▶ [DOCUMENT EXCERPT]
--- --- ---

Towards Your 1st NED Role – The Headhunter’s Perspective

At our last BCKR breakfast meeting we were delighted to get the headhunter’s perspective from Deborah Cooper – a partner at leading search firm, The Miles Partnership. Deborah specialises in top level recruitment, including non-executive directors. She has extensive experience in this field, having worked previously at Warren Partners, Heidrick & Struggles and Norman Broadbent.

Deborah wanted to let us know more about what she looks for in candidates, and what lawyers can do to increase their chances in this highly competitive area.

She started by saying that since we can only remember 3 things at a time it is possible to break down your journey towards your first NED role into these 3 areas:

Due diligence

• Most of us don’t spend much time thinking about what we really want to do? You should treat it more as a project. Think about yourself as a proposition and how you can best sell yourself.

• Be decisive and purposeful.

--- --- ---

▶ [ENTRIES PROVIDED]

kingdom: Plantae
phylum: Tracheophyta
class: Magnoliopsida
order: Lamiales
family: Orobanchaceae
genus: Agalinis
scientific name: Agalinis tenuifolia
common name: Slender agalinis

--- --- ---

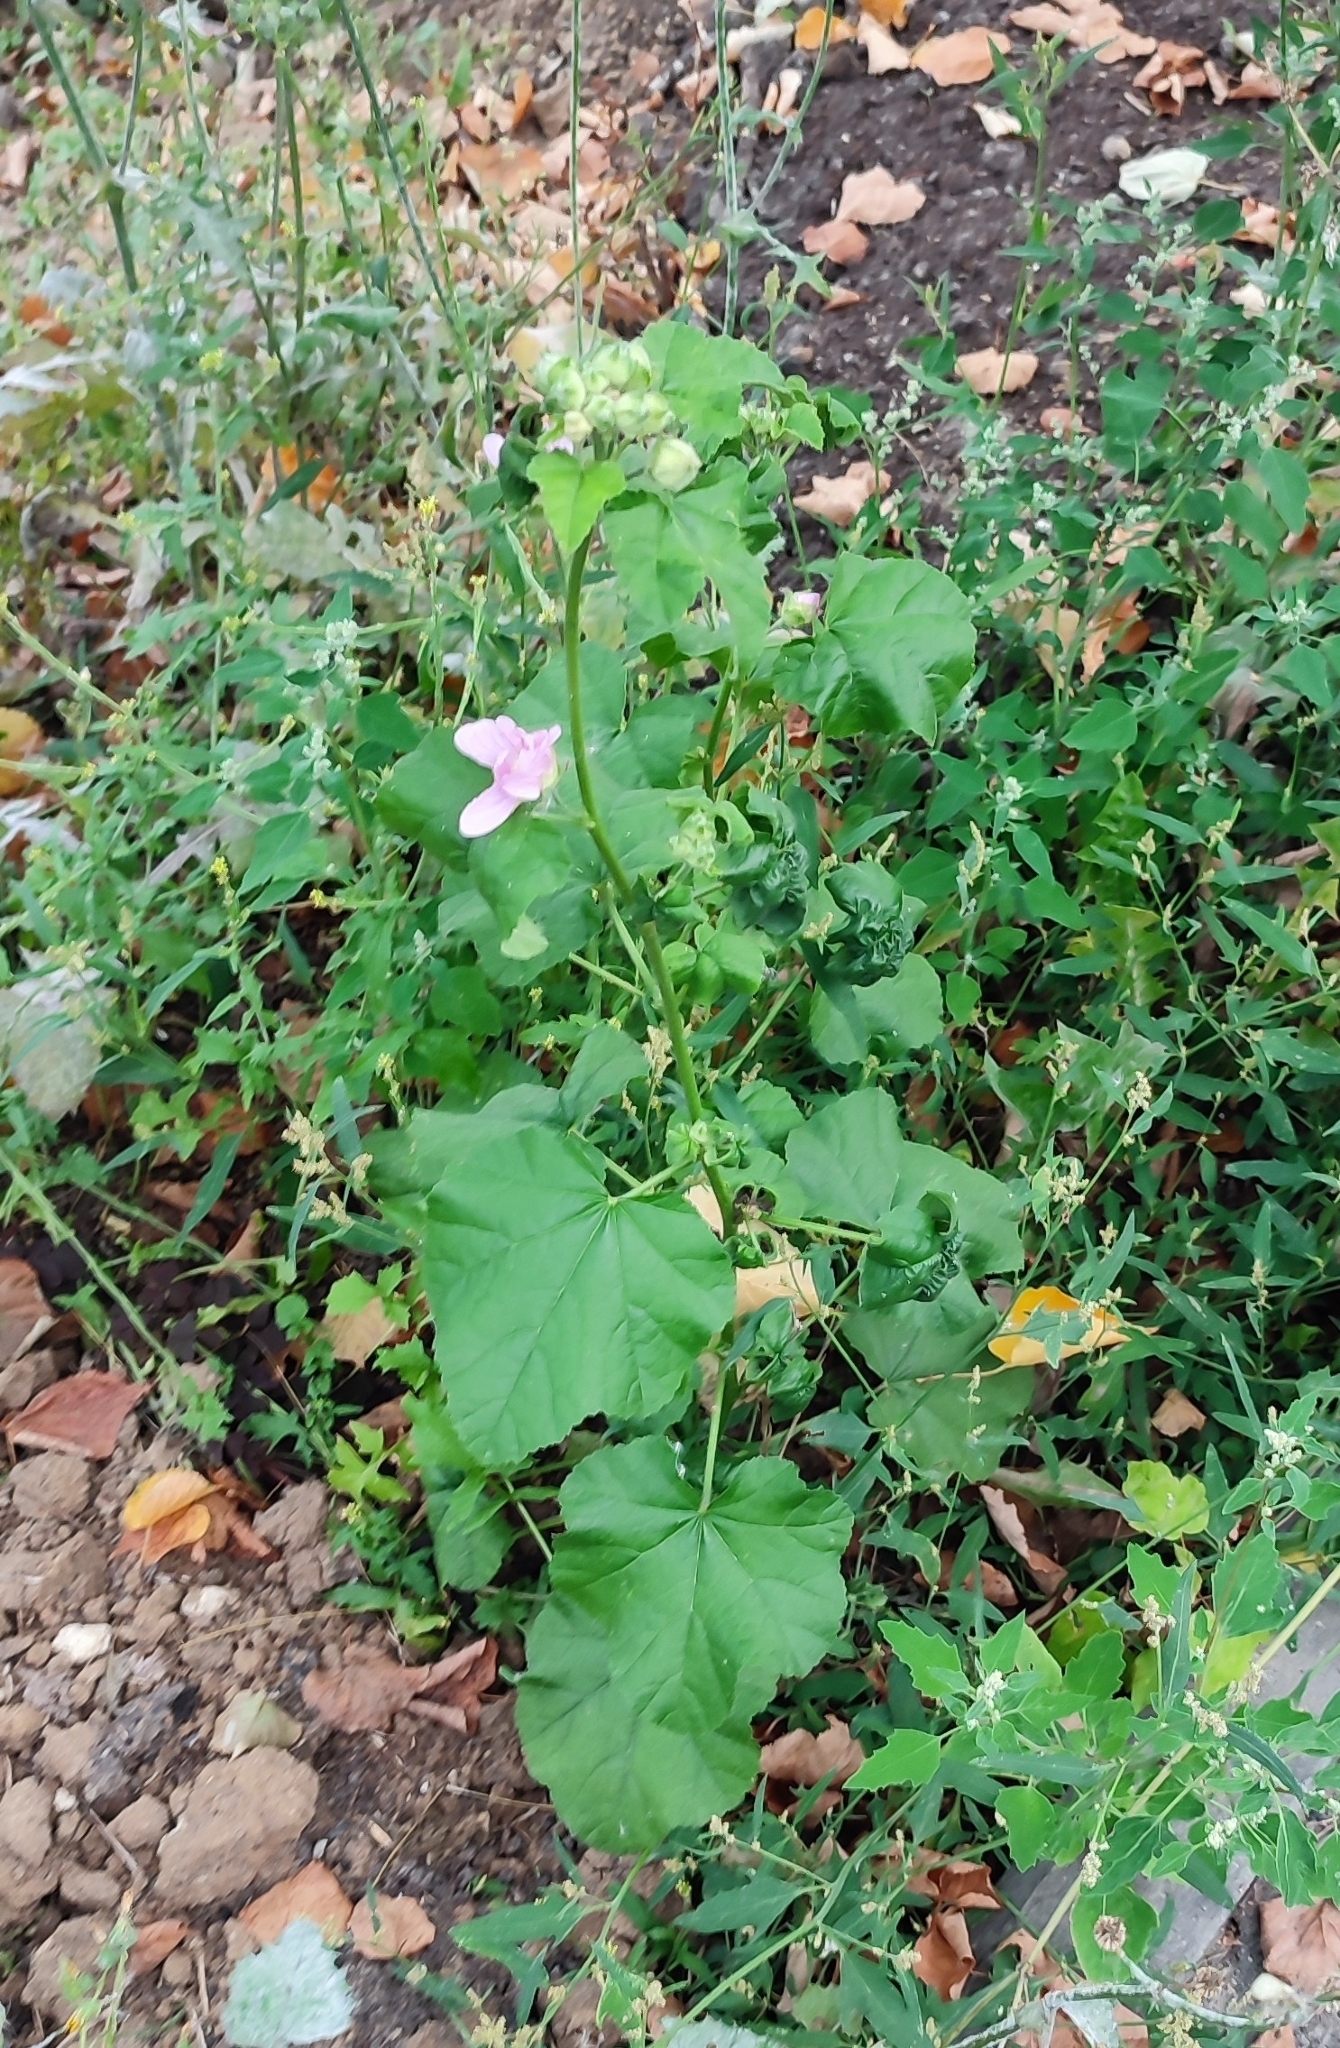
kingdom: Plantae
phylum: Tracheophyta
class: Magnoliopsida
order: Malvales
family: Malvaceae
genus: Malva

--- --- ---

▶ [PROBLEM SET]
1) From the article on the headhunter's perspective, list every firm at which Deborah Cooper is said to work now or to have worked before.
2) Reproduce the passage of the headhunter article starting at "She started by" and ending at "decisive and purposeful.".
3) Answer these questions from the headhunter article:
(a) At what kind of meeting did Deborah Cooper speak?
(b) Into how many areas does she divide the journey towards a first NED role?
(c) Under "Due diligence," what should a reader treat thinking about what they really want to do as?

▶ [ANSWER LIST]
1)
The Miles Partnership
Warren Partners
Heidrick & Struggles
Norman Broadbent

2)
She started by saying that since we can only remember 3 things at a time it is possible to break down your journey towards your first NED role into these 3 areas:

Due diligence

• Most of us don’t spend much time thinking about what we really want to do? You should treat it more as a project. Think about yourself as a proposition and how you can best sell yourself.

• Be decisive and purposeful.

3)
(a) A BCKR breakfast meeting.
(b) Three.
(c) A project.